Testing
Testing flash drives is pretty straight forward: turn off any background tasks that might interfere and run some benchmarks on the drive. As long as you’re using a modern machine, like our LGA2011-V3 ASUS X99 Deluxe test rig running the Haswell-E 5820 3.3GHz CPU, you aren’t going to bottleneck the drive. We are forgoing lengthy charts and presenting images of the actual tests, which we run three times and take the median run and present that here.
DiskMark
DiskMark is a small utility that allows you to benchmark your disk’s and hard drive’s performance.

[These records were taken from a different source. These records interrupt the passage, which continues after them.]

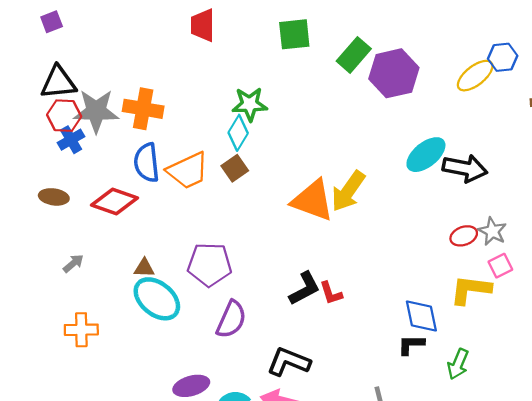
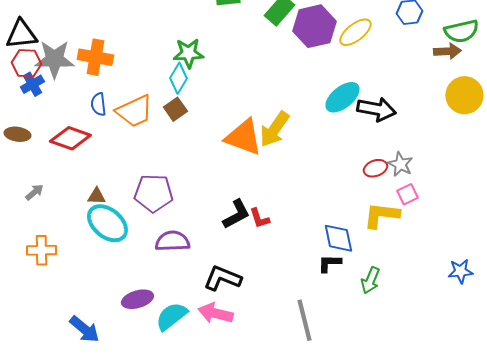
yellow ellipse: (475, 76) -> (355, 32), moved
blue semicircle: (147, 163) -> (98, 104), size x0.7
purple semicircle: (231, 319) -> (172, 241), turned -116

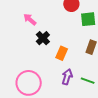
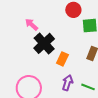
black cross: (43, 38) -> (44, 43), size x1.5

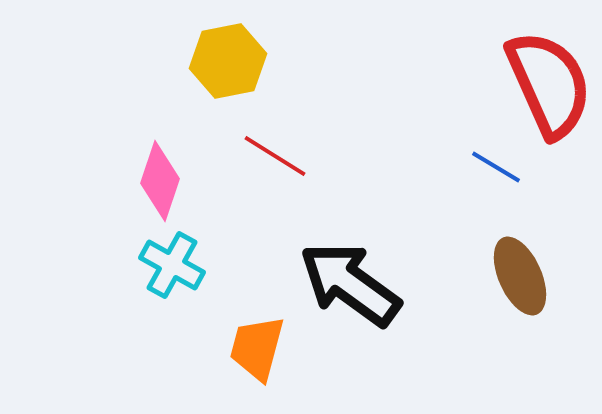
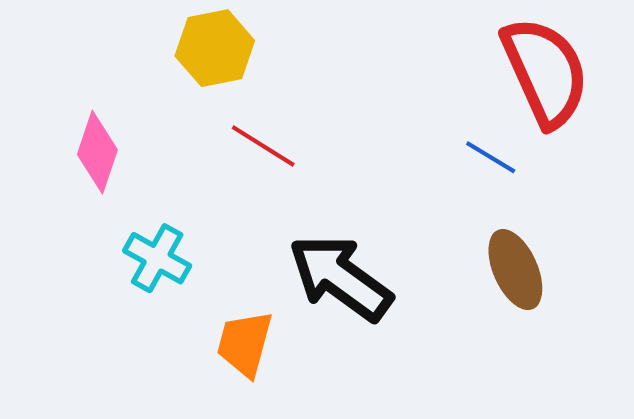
pink diamond: (160, 181) -> (97, 152), moved

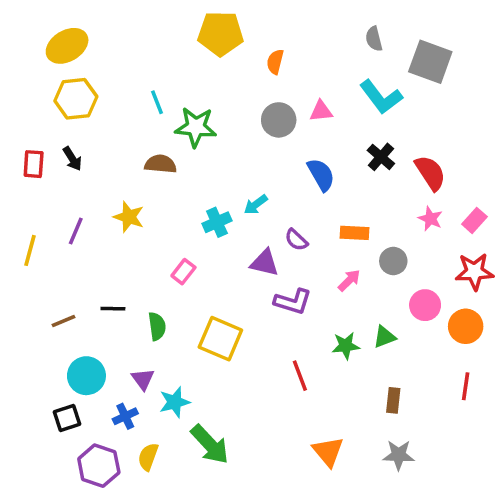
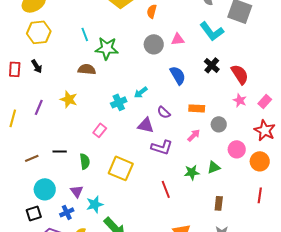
red star: (474, 272) -> (265, 130), turned 30

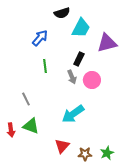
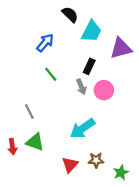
black semicircle: (62, 13) -> (70, 14), turned -119
green line: (45, 66) -> (51, 74), turned -32
brown star: (85, 154) -> (96, 160), moved

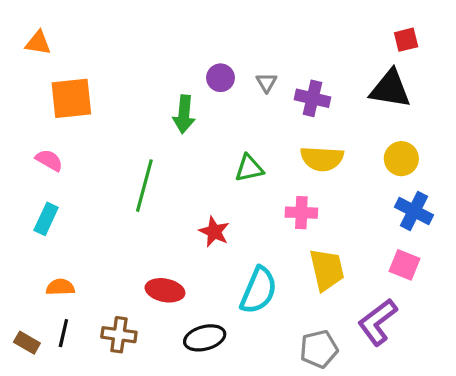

It allows you to specify many advanced options to determine how your drives perform best and to determine the typical operating performance.
It has a user-friendly interface and it is simple to use.
DiskMark pegs the Write Performance average at over double the advertised specification of 15MB/s. Write performance had an average of 35.26MB/s with a minimum of 3.18MB/s and a maximum of 62.51MB/s. The Read Performance average is 93.93MB/s, coming it at 23.93MB/s above the rated speed of 70MB/s. The minimum read speed was 83.50MB/s and maxed out at 94.09MB/s, so early tests indicate decently fast, but not speed demon, USB 3.0 drive performance.
ATTO
As the industry’s leading provider of high-performance storage & network connectivity products, ATTO has created a widely-accepted Disk Benchmark freeware utility to help measure storage system performance. As one of the top tools utilized in the industry, Disk Benchmark identifies performance in hard drives, solid state drives, and RAID arrays, as well as connections to storage. Top drive manufacturers like Hitachi build and test every drive using the ATTO Disk Benchmark.
The Write speed on ATTO topped out at 67.6MB/s and good speeds started topping out at 256KB, so it’s obvious the drive likes larger writes than a ton of smaller ones. The Read speed maxed at 125.7MB/s and started hitting a good stride on the 64KB test blocks.
HD Tach
HD Tach is a low level hardware benchmark for random access read/write storage devices such as hard drives, removable drives (ZIP/JAZZ), flash devices, and RAID arrays. HD Tach uses custom device drivers and other low level Windows interfaces to bypass as many layers of software as possible and get as close to the physical performance of the device possible.
HD Tach sees the average Read speed as 100MB/s, with a random access time of 0.3ms and CPU usage was at 1%. This test shows that the Kingston 32GB USB 3.0 DataTraveler Mini topped out at 130MB/s and dropped to it’s lowest speed of 70MB/s. It is likely that Kingston is reporting the lowest expected performance of the drive to ensure they are capable of meeting their advertised specifications.